The other night I had about of insomnia which, let’s be honest, is of the devil. While trying to sleep I thought of my dad. I thought that I did not know where he was. Or how he was. Or anything. The day before I had done what any grown up shirking their responsibilities would do, I called a family member to see if she knew anything. She did not but she knew who to call. There were no promises. There were threats that it may take a while to hear back. Of course I got the scoops right away. That morning as a matter of fact. My Aunts are the best. Seriously.
So I heard today that my dad is doing all right. That he sends me some hugs and that he lost his phone book which is why I have not heard from him in a really long time. This news made me pretty happy. I am glad. I am thankful. Maybe I will try to do better. Maybe he will find his phone book.

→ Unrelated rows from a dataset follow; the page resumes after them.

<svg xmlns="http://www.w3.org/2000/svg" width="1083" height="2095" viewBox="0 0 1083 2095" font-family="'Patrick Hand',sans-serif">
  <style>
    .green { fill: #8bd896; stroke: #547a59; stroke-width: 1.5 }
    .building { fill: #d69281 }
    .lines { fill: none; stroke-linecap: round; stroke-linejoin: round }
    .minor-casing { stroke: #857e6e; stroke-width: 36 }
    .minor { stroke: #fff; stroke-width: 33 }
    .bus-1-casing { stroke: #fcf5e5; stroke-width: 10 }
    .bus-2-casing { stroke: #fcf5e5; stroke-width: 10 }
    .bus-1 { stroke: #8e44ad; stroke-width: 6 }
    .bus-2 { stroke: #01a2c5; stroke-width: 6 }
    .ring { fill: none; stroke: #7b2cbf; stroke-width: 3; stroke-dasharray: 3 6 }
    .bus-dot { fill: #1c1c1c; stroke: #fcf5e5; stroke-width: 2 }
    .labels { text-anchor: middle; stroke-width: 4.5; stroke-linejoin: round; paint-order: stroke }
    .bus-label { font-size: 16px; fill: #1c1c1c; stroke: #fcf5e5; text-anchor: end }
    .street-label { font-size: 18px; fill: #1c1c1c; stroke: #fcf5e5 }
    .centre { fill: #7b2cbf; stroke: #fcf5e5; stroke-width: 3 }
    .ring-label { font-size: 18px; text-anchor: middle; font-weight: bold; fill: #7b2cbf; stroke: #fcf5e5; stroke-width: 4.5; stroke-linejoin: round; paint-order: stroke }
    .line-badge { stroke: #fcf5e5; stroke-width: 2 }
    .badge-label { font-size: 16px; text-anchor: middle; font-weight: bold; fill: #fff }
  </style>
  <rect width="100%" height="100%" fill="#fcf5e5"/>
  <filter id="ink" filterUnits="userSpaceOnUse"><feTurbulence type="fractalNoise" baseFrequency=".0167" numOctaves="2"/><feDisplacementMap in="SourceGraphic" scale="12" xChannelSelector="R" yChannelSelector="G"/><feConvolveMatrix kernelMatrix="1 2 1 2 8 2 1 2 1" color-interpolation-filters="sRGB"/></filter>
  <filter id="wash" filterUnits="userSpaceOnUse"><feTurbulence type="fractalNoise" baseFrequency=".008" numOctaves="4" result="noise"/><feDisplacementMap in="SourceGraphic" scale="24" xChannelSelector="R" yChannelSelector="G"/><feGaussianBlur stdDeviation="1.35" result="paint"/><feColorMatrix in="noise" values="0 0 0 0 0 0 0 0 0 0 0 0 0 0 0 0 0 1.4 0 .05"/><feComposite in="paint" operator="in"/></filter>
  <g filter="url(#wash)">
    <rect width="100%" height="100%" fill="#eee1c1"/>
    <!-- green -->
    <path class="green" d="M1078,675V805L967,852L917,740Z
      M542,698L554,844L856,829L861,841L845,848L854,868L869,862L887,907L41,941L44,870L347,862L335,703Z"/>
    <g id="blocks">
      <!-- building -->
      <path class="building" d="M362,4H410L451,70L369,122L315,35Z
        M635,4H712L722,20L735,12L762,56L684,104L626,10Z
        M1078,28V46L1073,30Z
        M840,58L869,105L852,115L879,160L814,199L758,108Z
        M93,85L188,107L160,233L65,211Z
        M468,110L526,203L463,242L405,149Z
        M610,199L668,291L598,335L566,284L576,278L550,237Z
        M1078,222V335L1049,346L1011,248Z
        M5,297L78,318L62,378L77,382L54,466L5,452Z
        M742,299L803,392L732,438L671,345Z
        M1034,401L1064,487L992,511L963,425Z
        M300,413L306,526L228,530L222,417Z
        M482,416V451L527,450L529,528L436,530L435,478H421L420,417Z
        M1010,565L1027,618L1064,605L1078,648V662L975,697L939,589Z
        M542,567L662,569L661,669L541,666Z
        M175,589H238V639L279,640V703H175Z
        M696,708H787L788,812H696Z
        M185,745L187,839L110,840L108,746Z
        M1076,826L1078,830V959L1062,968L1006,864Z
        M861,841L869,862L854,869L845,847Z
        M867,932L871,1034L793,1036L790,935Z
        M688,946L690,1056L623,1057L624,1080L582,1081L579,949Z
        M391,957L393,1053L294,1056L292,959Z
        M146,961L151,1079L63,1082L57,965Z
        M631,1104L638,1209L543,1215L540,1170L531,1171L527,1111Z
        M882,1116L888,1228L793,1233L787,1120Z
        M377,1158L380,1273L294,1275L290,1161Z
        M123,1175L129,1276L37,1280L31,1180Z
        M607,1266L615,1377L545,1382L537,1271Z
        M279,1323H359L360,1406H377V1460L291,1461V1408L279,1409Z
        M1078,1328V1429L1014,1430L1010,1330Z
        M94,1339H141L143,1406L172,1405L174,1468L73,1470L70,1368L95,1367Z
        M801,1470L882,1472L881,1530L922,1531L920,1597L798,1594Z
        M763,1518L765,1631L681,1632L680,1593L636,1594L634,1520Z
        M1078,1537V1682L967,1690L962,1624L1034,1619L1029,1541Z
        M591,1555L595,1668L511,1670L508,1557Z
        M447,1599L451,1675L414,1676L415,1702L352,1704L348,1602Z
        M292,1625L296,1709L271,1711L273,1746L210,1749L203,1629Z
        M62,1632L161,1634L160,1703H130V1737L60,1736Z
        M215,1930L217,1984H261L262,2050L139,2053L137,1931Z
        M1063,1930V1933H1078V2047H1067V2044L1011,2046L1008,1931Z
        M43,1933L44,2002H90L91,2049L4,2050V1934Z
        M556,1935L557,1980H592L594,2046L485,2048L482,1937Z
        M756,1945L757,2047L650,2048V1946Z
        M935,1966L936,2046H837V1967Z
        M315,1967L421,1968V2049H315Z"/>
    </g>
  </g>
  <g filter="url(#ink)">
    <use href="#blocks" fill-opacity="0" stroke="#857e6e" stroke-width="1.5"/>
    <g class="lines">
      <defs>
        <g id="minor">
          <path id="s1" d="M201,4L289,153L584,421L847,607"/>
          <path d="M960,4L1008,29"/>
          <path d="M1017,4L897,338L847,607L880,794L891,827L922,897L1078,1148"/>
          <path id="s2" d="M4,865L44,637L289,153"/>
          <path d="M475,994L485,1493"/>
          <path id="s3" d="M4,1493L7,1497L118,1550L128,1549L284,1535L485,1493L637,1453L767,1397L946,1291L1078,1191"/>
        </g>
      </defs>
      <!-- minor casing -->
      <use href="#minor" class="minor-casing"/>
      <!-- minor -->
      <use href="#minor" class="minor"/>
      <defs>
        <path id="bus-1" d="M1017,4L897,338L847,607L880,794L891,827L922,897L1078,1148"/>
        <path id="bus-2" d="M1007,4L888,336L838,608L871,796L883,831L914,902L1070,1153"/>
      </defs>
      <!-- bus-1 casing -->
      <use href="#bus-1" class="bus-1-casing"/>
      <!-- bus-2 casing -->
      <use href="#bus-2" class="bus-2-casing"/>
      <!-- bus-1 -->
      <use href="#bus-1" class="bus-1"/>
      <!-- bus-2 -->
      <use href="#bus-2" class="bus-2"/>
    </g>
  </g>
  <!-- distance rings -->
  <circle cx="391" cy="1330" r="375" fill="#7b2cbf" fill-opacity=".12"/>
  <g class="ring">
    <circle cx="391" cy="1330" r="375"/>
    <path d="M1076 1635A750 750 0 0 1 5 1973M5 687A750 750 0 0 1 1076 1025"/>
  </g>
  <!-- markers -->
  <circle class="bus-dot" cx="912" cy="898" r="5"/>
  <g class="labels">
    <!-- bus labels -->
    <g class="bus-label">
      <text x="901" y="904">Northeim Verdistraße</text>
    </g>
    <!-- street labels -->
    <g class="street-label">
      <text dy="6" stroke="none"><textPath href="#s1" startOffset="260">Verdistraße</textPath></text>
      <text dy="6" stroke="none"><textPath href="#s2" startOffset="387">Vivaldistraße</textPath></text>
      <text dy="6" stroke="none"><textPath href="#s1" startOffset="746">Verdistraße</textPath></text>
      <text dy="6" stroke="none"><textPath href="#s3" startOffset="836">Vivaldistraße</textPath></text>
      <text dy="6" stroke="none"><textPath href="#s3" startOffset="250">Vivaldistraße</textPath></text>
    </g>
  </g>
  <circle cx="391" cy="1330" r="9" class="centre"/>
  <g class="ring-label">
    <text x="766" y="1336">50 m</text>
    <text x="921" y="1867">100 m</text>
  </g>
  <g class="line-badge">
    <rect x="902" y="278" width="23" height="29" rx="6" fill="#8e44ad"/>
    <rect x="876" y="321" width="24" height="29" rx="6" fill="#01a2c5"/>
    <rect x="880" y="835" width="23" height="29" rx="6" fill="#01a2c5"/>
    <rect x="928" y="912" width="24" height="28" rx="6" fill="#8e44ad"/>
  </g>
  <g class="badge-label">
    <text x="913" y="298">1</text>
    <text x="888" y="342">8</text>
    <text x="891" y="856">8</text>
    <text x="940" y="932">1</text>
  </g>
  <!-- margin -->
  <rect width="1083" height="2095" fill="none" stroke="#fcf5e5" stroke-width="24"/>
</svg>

Aside from information gathering on my dad, I also had a really great conversation with my sister over the weekend. Again, I know what you are thinking, that is also a no brainer. But I am not a good sister. Like I am not a good daughter. But I am trying to be better. And on the phone the other day my sister and I had kind of an honest to goodness conversation. It was not me with my ear half on the phone listening to my sister talk about the Mets and the Giants. I was there. I was in the conversation. And I felt really good about it afterwards. It was so small for me but it’s really big for her. If I could be even half of how great she thinks I am, I’ll be doing really well.
So I am continuing to strive to be a better person. I can only chalk it up to the fact that I am approaching a large milestone birthday next year. The kind that makes you question many things in your life. The kind that makes you reflective and nervous about where you are. That’s where my head is at. Maybe these actions will help to make it all seem better. All seem all right. I figure, it can’t make anything much worse than it already is since there is so much room for improvement. Who knows where this could lead. The possibilities are endless.